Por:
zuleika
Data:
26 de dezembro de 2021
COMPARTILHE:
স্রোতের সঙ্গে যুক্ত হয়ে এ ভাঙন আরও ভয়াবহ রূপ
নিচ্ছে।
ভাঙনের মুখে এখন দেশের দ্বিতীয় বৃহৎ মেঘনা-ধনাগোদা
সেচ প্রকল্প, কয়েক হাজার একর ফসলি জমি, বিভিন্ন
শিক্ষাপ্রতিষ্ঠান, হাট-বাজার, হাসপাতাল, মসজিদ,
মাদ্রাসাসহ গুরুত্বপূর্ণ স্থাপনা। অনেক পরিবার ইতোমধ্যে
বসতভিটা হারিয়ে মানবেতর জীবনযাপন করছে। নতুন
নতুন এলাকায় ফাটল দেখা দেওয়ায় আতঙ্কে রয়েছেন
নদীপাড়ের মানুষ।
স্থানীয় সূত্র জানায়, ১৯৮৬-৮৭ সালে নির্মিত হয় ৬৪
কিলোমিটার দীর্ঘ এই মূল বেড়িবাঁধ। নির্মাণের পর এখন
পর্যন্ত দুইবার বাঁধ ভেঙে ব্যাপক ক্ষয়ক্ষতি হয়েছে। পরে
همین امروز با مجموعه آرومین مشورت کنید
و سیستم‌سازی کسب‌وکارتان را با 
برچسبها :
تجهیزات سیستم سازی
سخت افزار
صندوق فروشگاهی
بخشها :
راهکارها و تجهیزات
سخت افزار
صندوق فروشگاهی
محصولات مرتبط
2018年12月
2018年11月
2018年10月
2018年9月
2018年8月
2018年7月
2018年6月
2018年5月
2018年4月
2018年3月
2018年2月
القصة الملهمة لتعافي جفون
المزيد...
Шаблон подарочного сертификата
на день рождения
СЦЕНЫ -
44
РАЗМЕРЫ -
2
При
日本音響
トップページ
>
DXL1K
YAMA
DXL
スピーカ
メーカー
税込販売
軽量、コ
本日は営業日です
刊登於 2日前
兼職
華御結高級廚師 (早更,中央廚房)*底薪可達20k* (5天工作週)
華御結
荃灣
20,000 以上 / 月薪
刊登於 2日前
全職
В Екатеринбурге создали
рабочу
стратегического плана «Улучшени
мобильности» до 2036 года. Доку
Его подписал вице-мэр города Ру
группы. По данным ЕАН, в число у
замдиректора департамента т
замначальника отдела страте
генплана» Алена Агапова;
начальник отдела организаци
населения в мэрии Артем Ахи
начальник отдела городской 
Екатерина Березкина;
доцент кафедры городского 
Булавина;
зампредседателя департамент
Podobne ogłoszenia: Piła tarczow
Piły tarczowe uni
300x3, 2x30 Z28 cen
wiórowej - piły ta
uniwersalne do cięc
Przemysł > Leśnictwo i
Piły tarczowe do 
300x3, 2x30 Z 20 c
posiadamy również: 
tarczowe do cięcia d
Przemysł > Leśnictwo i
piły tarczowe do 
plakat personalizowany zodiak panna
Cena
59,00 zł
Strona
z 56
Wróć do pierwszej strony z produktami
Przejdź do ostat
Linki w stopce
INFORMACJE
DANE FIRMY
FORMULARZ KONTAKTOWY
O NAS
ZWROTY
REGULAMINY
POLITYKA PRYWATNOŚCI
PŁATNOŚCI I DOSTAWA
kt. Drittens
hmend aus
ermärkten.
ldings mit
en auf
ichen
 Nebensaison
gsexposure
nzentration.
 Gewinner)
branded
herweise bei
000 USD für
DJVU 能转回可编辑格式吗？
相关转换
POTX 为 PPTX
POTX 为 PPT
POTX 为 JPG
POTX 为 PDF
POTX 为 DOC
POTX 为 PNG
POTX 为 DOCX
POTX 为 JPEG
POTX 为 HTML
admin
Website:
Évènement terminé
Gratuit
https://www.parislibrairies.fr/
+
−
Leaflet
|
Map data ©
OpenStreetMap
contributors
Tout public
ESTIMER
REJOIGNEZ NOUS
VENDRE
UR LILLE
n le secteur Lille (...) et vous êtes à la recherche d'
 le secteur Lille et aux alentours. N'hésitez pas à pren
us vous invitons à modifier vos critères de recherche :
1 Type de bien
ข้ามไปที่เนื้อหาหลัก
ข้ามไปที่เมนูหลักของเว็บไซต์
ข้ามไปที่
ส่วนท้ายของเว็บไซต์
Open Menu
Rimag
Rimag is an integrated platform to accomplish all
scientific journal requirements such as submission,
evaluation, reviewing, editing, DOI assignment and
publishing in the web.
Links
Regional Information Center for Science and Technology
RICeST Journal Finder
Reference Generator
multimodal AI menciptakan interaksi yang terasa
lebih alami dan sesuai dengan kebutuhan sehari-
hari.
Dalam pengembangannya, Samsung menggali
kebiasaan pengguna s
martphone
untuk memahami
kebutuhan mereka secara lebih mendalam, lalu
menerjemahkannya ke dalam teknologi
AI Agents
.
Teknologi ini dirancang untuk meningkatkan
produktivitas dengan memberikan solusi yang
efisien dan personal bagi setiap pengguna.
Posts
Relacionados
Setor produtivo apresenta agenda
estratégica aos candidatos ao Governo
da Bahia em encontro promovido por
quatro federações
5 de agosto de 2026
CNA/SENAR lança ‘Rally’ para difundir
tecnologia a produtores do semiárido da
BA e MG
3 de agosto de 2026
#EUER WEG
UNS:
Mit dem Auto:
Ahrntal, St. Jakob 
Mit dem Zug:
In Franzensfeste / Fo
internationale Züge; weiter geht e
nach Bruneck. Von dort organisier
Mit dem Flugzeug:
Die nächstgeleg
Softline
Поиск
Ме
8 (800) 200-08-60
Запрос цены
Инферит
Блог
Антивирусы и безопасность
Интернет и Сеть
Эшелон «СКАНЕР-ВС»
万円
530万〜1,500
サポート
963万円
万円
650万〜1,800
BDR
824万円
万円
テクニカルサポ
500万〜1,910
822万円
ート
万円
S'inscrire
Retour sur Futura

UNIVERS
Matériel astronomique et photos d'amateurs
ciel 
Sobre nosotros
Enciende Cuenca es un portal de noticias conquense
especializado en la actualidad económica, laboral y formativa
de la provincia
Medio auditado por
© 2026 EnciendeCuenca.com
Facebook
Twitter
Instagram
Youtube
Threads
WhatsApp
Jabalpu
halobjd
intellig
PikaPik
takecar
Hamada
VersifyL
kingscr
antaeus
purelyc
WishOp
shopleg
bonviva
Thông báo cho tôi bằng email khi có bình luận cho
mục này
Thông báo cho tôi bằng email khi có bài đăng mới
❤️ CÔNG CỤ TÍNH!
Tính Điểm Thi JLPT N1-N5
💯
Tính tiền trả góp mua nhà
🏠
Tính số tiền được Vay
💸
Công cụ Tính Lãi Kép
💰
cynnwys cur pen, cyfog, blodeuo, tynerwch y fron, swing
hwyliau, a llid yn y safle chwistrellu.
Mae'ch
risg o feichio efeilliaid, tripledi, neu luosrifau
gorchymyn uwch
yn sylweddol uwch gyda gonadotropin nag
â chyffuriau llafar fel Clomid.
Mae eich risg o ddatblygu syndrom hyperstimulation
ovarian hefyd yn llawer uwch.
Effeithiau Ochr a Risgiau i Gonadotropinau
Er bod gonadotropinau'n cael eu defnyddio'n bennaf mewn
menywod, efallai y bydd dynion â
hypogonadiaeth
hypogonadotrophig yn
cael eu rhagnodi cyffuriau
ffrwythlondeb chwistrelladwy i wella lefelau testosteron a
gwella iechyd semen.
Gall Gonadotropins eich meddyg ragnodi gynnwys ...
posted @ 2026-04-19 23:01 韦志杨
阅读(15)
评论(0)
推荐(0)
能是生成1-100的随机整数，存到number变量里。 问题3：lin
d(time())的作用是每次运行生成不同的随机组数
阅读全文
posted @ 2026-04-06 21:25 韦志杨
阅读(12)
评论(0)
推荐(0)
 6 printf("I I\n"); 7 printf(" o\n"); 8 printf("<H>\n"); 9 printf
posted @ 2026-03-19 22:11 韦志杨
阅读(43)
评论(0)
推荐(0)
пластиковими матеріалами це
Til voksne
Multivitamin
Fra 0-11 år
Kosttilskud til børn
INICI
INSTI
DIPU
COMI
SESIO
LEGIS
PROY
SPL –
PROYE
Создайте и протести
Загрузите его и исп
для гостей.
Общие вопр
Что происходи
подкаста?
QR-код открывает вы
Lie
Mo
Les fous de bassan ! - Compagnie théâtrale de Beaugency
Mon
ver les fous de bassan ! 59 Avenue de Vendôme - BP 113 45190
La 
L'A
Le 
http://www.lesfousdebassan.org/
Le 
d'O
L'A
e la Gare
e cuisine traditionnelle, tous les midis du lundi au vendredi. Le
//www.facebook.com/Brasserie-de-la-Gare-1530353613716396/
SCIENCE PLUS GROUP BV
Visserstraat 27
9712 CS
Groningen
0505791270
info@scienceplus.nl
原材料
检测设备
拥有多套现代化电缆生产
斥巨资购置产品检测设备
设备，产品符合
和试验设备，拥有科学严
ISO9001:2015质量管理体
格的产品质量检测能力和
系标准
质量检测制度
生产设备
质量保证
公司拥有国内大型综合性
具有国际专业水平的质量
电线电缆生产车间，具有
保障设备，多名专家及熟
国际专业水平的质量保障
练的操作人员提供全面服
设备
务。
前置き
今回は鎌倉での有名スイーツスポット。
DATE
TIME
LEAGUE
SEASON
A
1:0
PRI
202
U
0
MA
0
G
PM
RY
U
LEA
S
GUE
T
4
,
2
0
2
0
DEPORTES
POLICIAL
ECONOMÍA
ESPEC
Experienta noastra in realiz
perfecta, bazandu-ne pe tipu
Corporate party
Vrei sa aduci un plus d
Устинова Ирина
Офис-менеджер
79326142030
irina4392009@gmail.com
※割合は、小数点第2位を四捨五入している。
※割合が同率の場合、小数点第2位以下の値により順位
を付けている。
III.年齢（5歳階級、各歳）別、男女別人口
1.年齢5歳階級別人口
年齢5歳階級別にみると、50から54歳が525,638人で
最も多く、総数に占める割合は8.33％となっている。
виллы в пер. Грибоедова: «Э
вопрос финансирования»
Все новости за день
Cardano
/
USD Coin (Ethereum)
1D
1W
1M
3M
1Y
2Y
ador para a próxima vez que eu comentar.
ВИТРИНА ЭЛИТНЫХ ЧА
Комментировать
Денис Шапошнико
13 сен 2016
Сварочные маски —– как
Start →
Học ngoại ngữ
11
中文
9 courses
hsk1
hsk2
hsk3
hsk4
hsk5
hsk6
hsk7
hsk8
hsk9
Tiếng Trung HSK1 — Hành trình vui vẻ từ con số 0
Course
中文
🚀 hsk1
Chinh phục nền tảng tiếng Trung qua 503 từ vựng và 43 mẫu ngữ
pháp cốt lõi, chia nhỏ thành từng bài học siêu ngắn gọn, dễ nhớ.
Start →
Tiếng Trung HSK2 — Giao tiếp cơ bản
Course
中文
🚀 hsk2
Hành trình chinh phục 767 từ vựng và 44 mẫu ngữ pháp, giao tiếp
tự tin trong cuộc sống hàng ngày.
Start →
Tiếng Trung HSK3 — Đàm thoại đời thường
+-------+
## Directions for this task
If a line in the material contains the word "POTX", copy that line.

## Answer to this exercise
POTX 为 PPTX
POTX 为 PPT
POTX 为 JPG
POTX 为 PDF
POTX 为 DOC
POTX 为 PNG
POTX 为 DOCX
POTX 为 JPEG
POTX 为 HTML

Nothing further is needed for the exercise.